Stored data:
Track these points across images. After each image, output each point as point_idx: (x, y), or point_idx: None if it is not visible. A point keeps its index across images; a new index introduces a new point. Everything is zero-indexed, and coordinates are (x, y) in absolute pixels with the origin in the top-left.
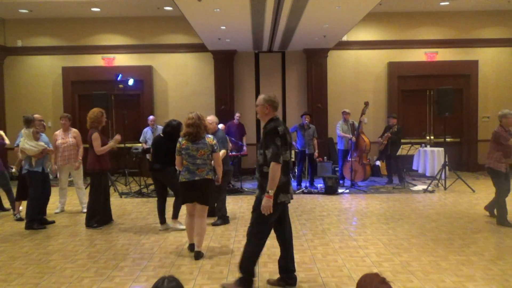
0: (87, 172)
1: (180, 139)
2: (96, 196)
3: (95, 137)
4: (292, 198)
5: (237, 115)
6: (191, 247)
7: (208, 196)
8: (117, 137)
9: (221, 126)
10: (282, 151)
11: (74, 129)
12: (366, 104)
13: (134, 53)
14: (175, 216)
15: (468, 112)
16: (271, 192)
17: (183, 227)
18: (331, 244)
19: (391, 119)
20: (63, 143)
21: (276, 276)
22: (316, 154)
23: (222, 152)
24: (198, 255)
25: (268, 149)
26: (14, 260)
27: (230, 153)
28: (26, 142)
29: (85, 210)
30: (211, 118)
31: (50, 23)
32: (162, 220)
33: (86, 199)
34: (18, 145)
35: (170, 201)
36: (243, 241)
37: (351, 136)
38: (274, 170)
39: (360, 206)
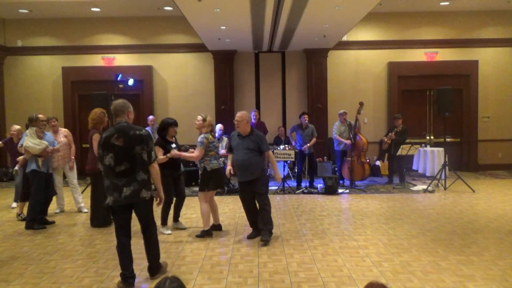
0: (87, 173)
1: (206, 135)
2: (97, 196)
3: (96, 138)
4: (118, 201)
5: (253, 113)
6: (216, 227)
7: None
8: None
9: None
10: (103, 157)
11: (64, 129)
12: (361, 104)
13: (134, 53)
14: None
15: (468, 112)
16: None
17: (170, 232)
18: (331, 244)
19: (396, 120)
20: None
21: (277, 275)
22: (306, 147)
23: (271, 153)
24: (221, 227)
25: None
26: (14, 260)
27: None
28: (29, 141)
29: (84, 210)
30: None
31: (50, 23)
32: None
33: (81, 199)
34: (22, 145)
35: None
36: (243, 241)
37: (348, 141)
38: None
39: (360, 206)
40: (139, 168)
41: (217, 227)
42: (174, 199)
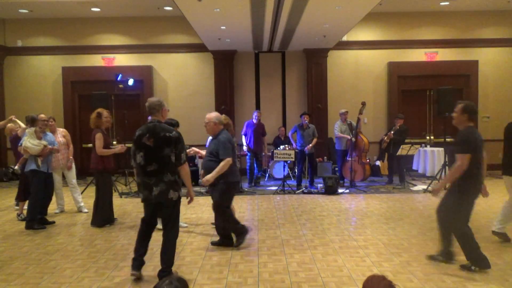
0: (91, 172)
1: None
2: (101, 195)
3: (98, 137)
4: (148, 199)
5: (256, 114)
6: None
7: None
8: (121, 148)
9: None
10: (134, 154)
11: (62, 129)
12: (363, 104)
13: (134, 53)
14: None
15: None
16: None
17: (186, 225)
18: (331, 244)
19: (397, 119)
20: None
21: (277, 275)
22: (309, 147)
23: (226, 161)
24: None
25: None
26: (14, 260)
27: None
28: (28, 141)
29: (85, 210)
30: (211, 116)
31: (50, 23)
32: None
33: (81, 199)
34: (21, 144)
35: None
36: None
37: (350, 137)
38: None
39: (360, 206)
40: (167, 169)
41: None
42: None
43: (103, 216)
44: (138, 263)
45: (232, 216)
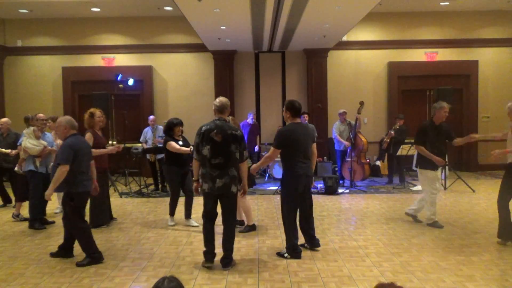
0: None
1: None
2: (98, 196)
3: (87, 137)
4: (212, 190)
5: (251, 115)
6: (240, 222)
7: None
8: (114, 148)
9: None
10: (200, 147)
11: None
12: (361, 103)
13: (134, 53)
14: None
15: (468, 112)
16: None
17: (174, 223)
18: (331, 244)
19: (397, 120)
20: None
21: (277, 275)
22: None
23: (59, 168)
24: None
25: None
26: (14, 260)
27: None
28: (28, 141)
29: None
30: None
31: (50, 23)
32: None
33: None
34: (20, 144)
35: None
36: (243, 240)
37: (347, 142)
38: (193, 163)
39: (360, 206)
40: (231, 164)
41: (241, 223)
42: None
43: (98, 216)
44: (211, 256)
45: (86, 234)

**DIRECTIONS**
Without including any picture, print every record exactly as written above.

**REPLY**
Track these points across images. After each image, output each point as point_idx: (x, y), or point_idx: None if it is not visible. A point keeps its index across images; a new index introduces a new point. Everything is zero-indexed, and coordinates are (x, y) in absolute pixels with the origin in the top-left.
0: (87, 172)
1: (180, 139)
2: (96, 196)
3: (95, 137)
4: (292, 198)
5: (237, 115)
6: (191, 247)
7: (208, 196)
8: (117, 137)
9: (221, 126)
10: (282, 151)
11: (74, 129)
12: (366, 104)
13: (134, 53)
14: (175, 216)
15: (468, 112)
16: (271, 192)
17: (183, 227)
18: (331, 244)
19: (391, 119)
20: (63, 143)
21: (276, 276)
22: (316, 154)
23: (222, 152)
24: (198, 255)
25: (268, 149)
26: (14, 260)
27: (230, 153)
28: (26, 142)
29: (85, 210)
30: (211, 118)
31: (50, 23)
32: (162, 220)
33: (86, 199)
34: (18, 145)
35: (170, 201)
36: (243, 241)
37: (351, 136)
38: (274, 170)
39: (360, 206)
0: (87, 173)
1: (206, 135)
2: (97, 196)
3: (96, 138)
4: (118, 201)
5: (253, 113)
6: (216, 227)
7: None
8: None
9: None
10: (103, 157)
11: (64, 129)
12: (361, 104)
13: (134, 53)
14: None
15: (468, 112)
16: None
17: (170, 232)
18: (331, 244)
19: (396, 120)
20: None
21: (277, 275)
22: (306, 147)
23: (271, 153)
24: (221, 227)
25: None
26: (14, 260)
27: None
28: (29, 141)
29: (84, 210)
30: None
31: (50, 23)
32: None
33: (81, 199)
34: (22, 145)
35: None
36: (243, 241)
37: (348, 141)
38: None
39: (360, 206)
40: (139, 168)
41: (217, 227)
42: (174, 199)
0: (91, 172)
1: None
2: (101, 195)
3: (98, 137)
4: (148, 199)
5: (256, 114)
6: None
7: None
8: (121, 148)
9: None
10: (134, 154)
11: (62, 129)
12: (363, 104)
13: (134, 53)
14: None
15: None
16: None
17: (186, 225)
18: (331, 244)
19: (397, 119)
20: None
21: (277, 275)
22: (309, 147)
23: (226, 161)
24: None
25: None
26: (14, 260)
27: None
28: (28, 141)
29: (85, 210)
30: (211, 116)
31: (50, 23)
32: None
33: (81, 199)
34: (21, 144)
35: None
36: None
37: (350, 137)
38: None
39: (360, 206)
40: (167, 169)
41: None
42: None
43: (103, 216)
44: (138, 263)
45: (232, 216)
0: None
1: None
2: (98, 196)
3: (87, 137)
4: (212, 190)
5: (251, 115)
6: (240, 222)
7: None
8: (114, 148)
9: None
10: (200, 147)
11: None
12: (361, 103)
13: (134, 53)
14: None
15: (468, 112)
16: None
17: (174, 223)
18: (331, 244)
19: (397, 120)
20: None
21: (277, 275)
22: None
23: (59, 168)
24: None
25: None
26: (14, 260)
27: None
28: (28, 141)
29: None
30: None
31: (50, 23)
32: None
33: None
34: (20, 144)
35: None
36: (243, 240)
37: (347, 142)
38: (193, 163)
39: (360, 206)
40: (231, 164)
41: (241, 223)
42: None
43: (98, 216)
44: (211, 256)
45: (86, 234)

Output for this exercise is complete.